Je me suis assis et j’étais entouré d’une odeur qui me rappelait lui. Il m’a enveloppé dans une couverture inexplicable de confort et j’ai bâillé, bougeant sous les couvertures et me recroquevillant en me sentant extrêmement épuisé.
« Hé, Ange, tu peux faire une sieste mais j’ai besoin de récupérer ma main, d’accord ? »Dit-il doucement, sa voix juste au-dessus d’un murmure alors qu’un petit rire quittait sa bouche et j’ouvris précipitamment les yeux pour voir son sourire. Je me sentais plus euphorique à sa vue, tirant sa main sur ma poitrine et se blottissant contre son bras.
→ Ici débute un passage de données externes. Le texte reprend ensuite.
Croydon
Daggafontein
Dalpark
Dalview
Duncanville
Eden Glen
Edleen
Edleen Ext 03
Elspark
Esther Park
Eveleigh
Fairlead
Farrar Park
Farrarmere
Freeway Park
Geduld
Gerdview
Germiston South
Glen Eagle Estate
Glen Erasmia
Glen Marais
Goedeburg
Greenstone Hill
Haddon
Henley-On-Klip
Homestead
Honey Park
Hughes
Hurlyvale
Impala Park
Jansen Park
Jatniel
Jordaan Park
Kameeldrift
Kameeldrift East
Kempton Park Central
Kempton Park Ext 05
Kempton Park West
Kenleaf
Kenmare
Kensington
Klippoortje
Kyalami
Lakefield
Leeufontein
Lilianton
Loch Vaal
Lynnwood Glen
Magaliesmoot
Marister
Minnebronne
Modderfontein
J’aime son visage et sa voix. Je ne veux pas qu’il parte. S’il le fait, je n’aurai plus chaud.
« Juste au moment où je pensais que tu ne pouvais pas être plus mignon. Les choses que tu me fais en existant simplement… »il marmonna, lâchant un petit soupir et ajustant son positionnement pour me permettre un meilleur accès à son bras, » Je ferai tout et n’importe quoi pour toi. »
J’ai serré son bras plus fort contre ma poitrine, souriant légèrement avant de me sentir sombrer dans une agréable inconscience.
?
Je me suis réveillé en sursaut, remarquant que le soleil n’était plus dans le ciel et que la faible lumière de la lune passait à peine par la fenêtre. Il y avait de la pluie qui claquait contre la maison et un vent v*****t, cela a fait ramper ma peau de malaise et je me suis assis, me recroquevillant en boule avec une peur croissante.